Cerca de 29% da despesa em saúde é financiada diretamente pelas famílias portuguesas no momento da prestação de cuidados de saúde. A conclusão é do “Observatório da Despesa em Saúde: Despesas diretas das famílias no sistema de saúde português”, da autoria dos economistas da saúde Eduardo Costa e Pedro Pita Barros.

O estudo é realizado no âmbito da Iniciativa para a Equidade Social, uma parceria entre a Fundação “la Caixa”, o BPI e a Nova SBE.

Os pagamentos diretos das famílias portuguesas, que em 2021 ascenderam a sete mil milhões de euros, correspondem quase exclusivamente a pagamentos a prestadores privados e a aquisição de medicamentos nas farmácias comunitárias.

O desvio face à média europeia é evidente ao longo dos anos e desde 2000 que o peso dos pagamentos diretos em Portugal é superior ao registado na maioria dos países da Europa. Além disso, em anos mais recentes, verifica-se uma divergência da tendência em Portugal face aos restantes países europeus.

O elevado peso dos pagamentos diretos em Portugal levanta, segundo os investigadores, “sérias preocupações” ao nível de proteção financeira conferida pelo sistema de saúde português sugerindo a existência de uma “significativa desproteção financeira no momento de acesso aos cuidados de saúde em Portugal”, avançam em comunicado.

Os investigadores indicam que o “setor público tem responsabilidade em parte desses pagamentos, por os originar”. Exemplo disso, é uma receita médica comparticipada pelo SNS que implica um copagamento do utente num prestador privado, a farmácia.

Quando analisado o valor médio gasto pelas famílias nas várias categorias, verifica-se que o valor das taxas moderadoras – quer nos cuidados de saúde primários quer nos hospitalares – é “bastante reduzido”, tendo em consideração o total de despesas reportadas.

De acordo com o estudo, a grande maioria dos pagamentos diretos das famílias é realizada em duas grandes categorias: prestadores de ambulatório e farmácias. No primeiro caso representam 38% da despesa das famílias face aos 31% verificados no ano 2000 e nas farmácias trata-se de copagamentos de medicamentos comparticipados pelo SNS e pagamentos de medicamentos ou outros produtos não comparticipados.

Neste campo, os pagamentos na farmácia, em 2000, representavam o principal destino dos pagamentos diretos das famílias (32%,) registando-se em 2020 um decréscimo para 24%.

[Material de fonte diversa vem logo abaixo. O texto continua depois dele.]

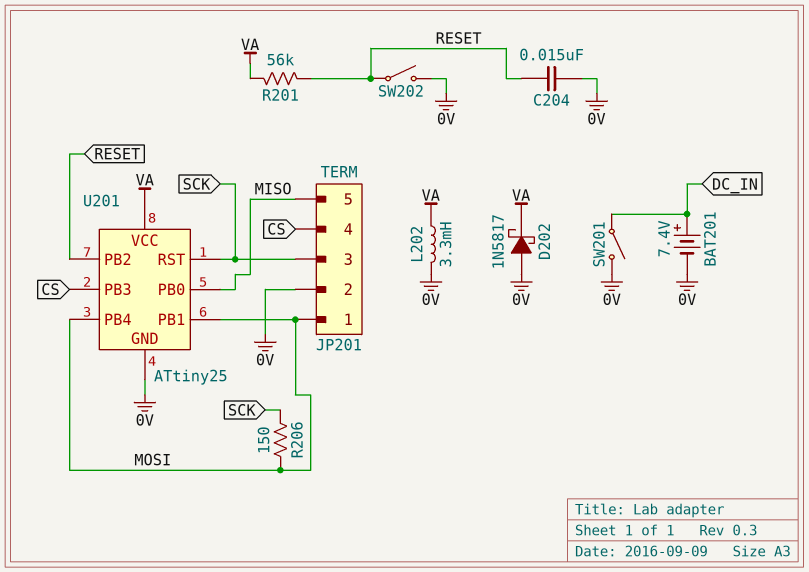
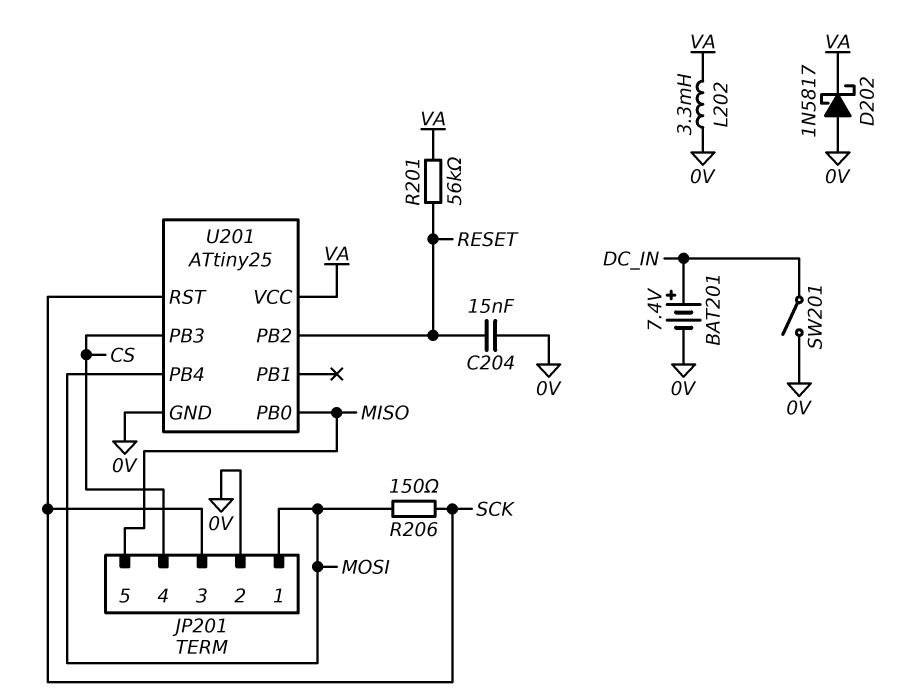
SW202: switch (0V, RESET) -> none
U201 pin PB1: MOSI -> none

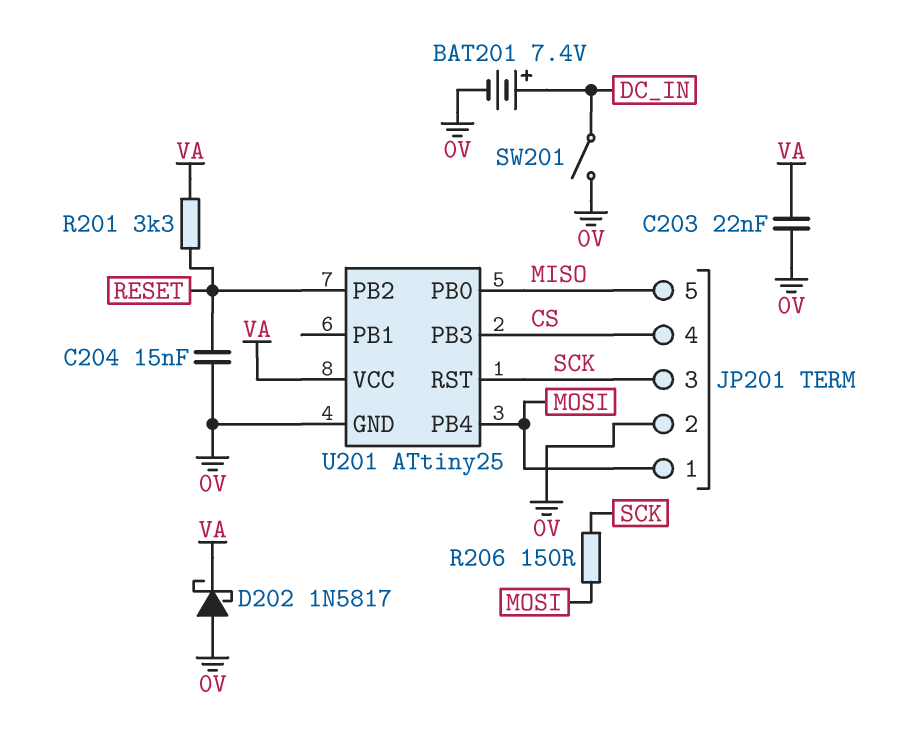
C203: none -> 22nF (0V, VA)
L202: 3.3mH (0V, VA) -> none
R201: 56k (RESET, VA) -> 3.3k (RESET, VA)

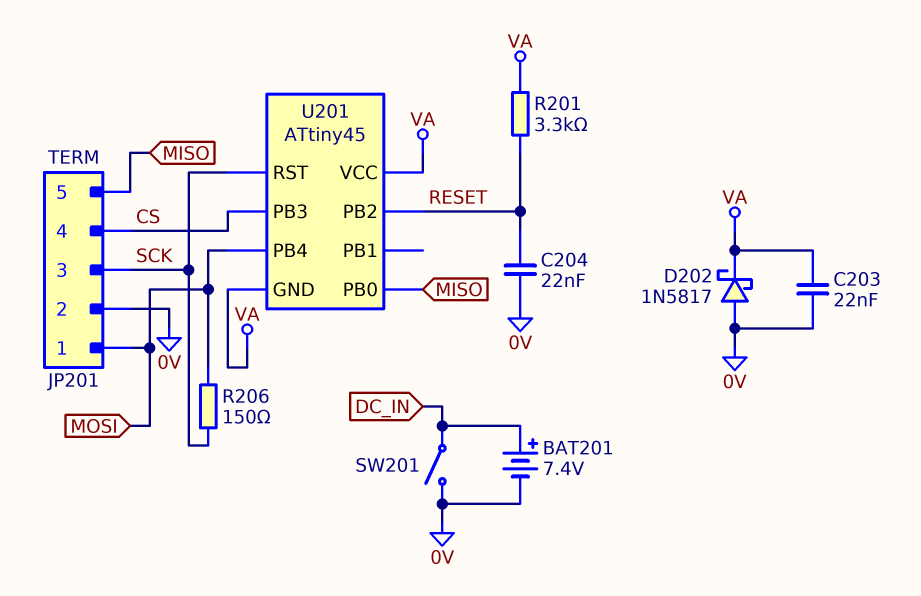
C204: 15nF (0V, RESET) -> 22nF (0V, RESET)
U201: ATtiny25 -> ATtiny45
U201 pin GND: 0V -> VA

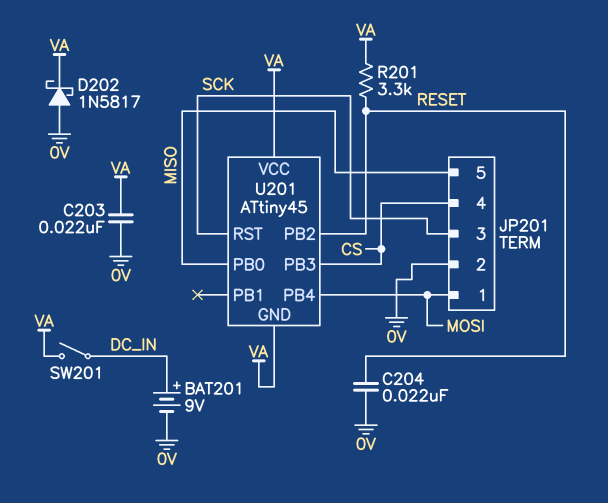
BAT201: 7.4V (plus DC_IN, minus 0V) -> 9V (plus DC_IN, minus 0V)
R206: 150 (MOSI, SCK) -> none
SW201: switch (0V, DC_IN) -> switch (DC_IN, VA)

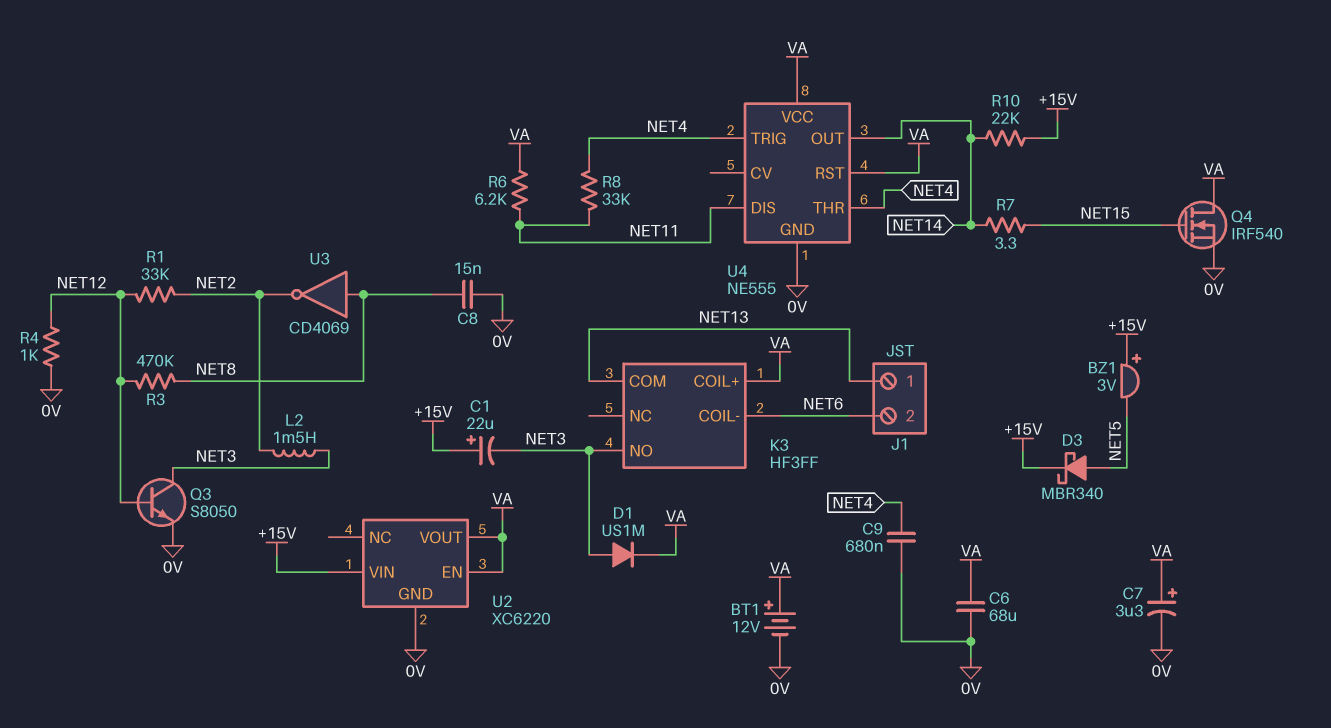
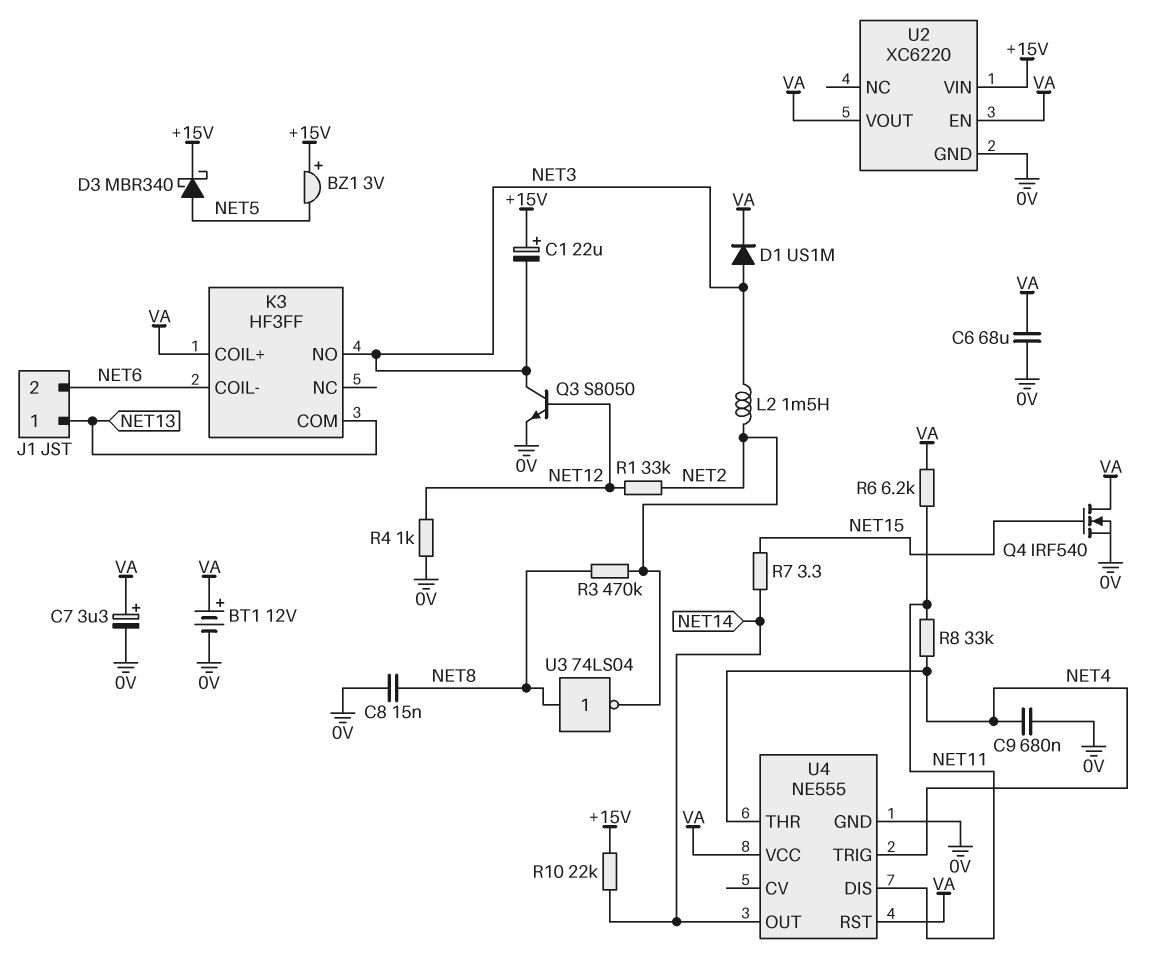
R3: 470k (NET8, NET12) -> 470k (NET2, NET8)
U3: NOT CD4069 (in NET8, out NET2) -> NOT 74LS04 (in NET8, out NET2)

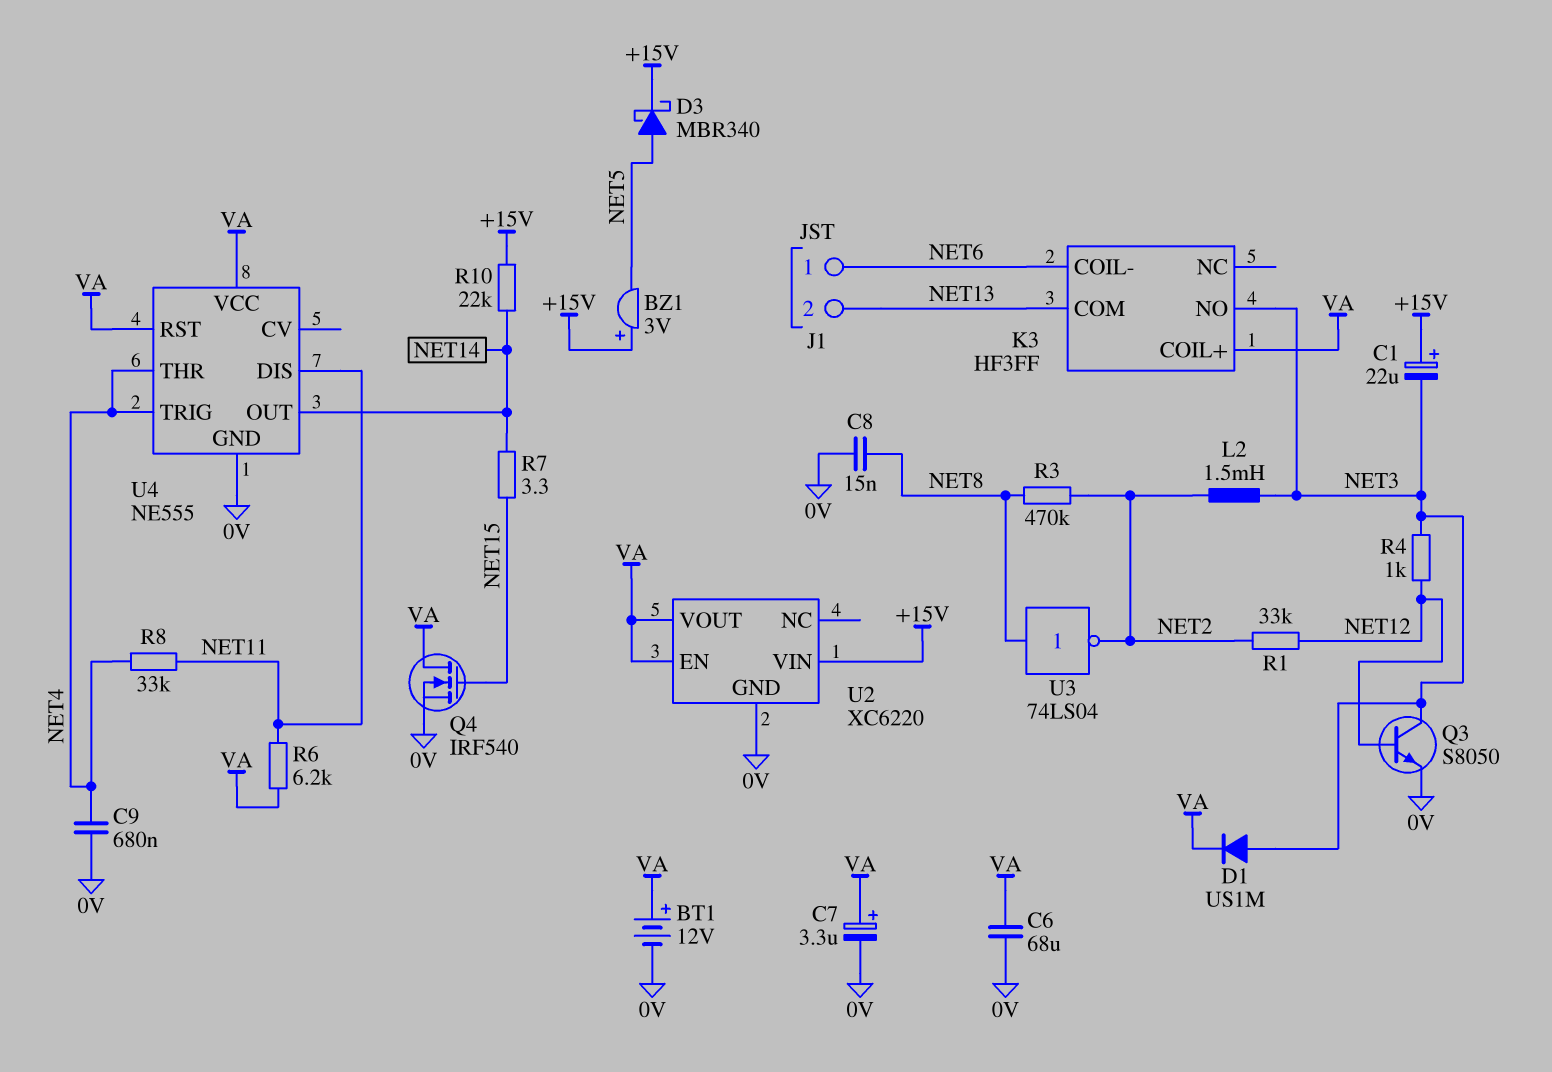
J1 pin 1: NET13 -> NET6
J1 pin 2: NET6 -> NET13
R4: 1k (0V, NET12) -> 1k (NET3, NET12)

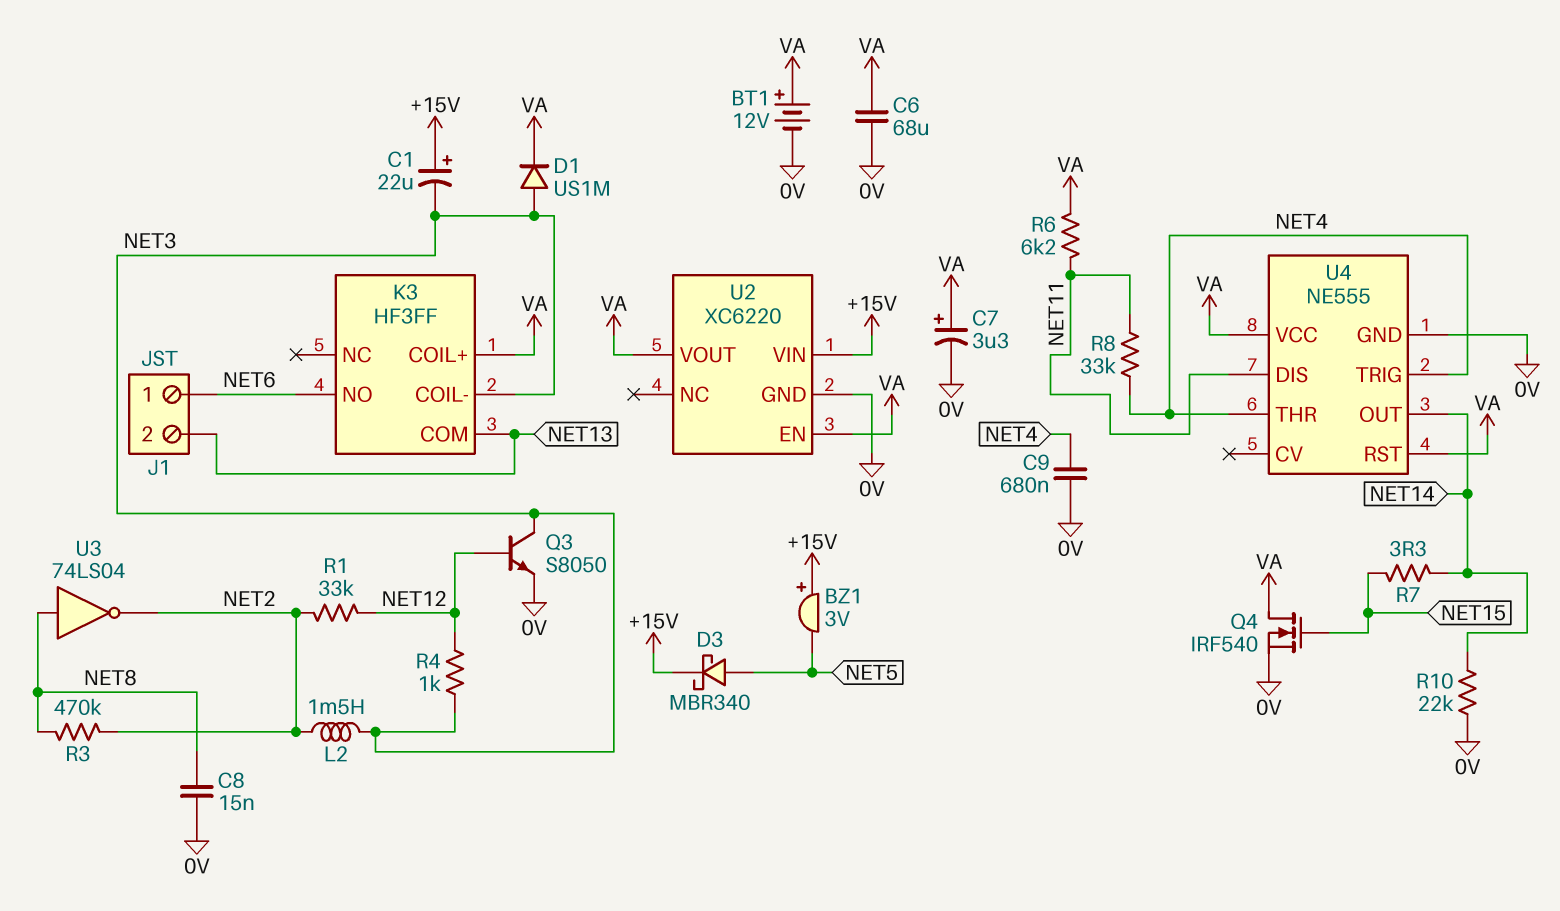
K3 pin COIL-: NET6 -> NET3
K3 pin NO: NET3 -> NET6
R10: 22k (+15V, NET14) -> 22k (0V, NET14)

Os economistas concluíram também que os hospitais privados têm vindo a ganhar relevância no total de pagamentos diretos, aumentando a sua quota de 10% para 15% entre 2000 e 2020. “Isto sinaliza uma maior procura por cuidados de saúde hospitalares no setor privado, uma maior diferenciação dos próprios prestadores, bem como uma maior concentração de médicos em hospitais privados, ao invés dos tradicionais consultórios particulares.”

Desagregando as despesas reportadas em saúde por nível de rendimento do agregado familiar, verifica-se que os pagamentos diretos em saúde, em 2015, correspondiam em média a cerca de 6% do rendimento total líquido do agregado familiar.

Os pagamentos diretos referentes a medicamentos e produtos farmacêuticos constituem a principal fonte de despesa em saúde das famílias (63%), seguindo-se a despesa em cuidados de ambulatório (28%), aquisição de aparelhos e material terapêutico (7%) e serviços hospitalares (2%).

No entanto, alertam, são também reportadas outras despesas, como por exemplo transportes. Estas não são contabilizadas como despesa em saúde na contabilidade oficial, “razão pela qual a estimativa do custo direto suportado pelas famílias surge sempre inferior à real”.

Quanto ao peso das despesas em saúde no total do rendimento verifica-se que diminui com a melhoria das condições socioeconómicas. “Nas famílias mais desfavorecidas, as despesas em saúde representam mais de 10% do seu rendimento anual líquido, com uma despesa de 75% para compra de medicamentos, o que revela um esforço significativo para aquisição de medicamentos e um fraco recurso a prestadores privados.”

Nas famílias mais favorecidas, “as despesas em saúde representam menos de 4%, com as despesas de recurso a cuidados ambulatórios ou hospitalares a serem cerca de 36% dos pagamentos em saúde, face a 17% das famílias menos favorecidas”. Nestas últimas, o principal gasto é associado a serviços de Medicina Dentária que representam quase metade destas despesas em ambulatório.

Para os investigadores, a “pressão elevada sobre as famílias de menores rendimentos é uma potencial barreira de acesso aos cuidados de saúde”. Para evitar estes constrangimentos, defendem a redução dos pagamentos diretos das famílias na comparticipação de medicamentos e no acesso a cuidados de ambulatório, em particular saúde oral para famílias com mais dificuldades económicas”.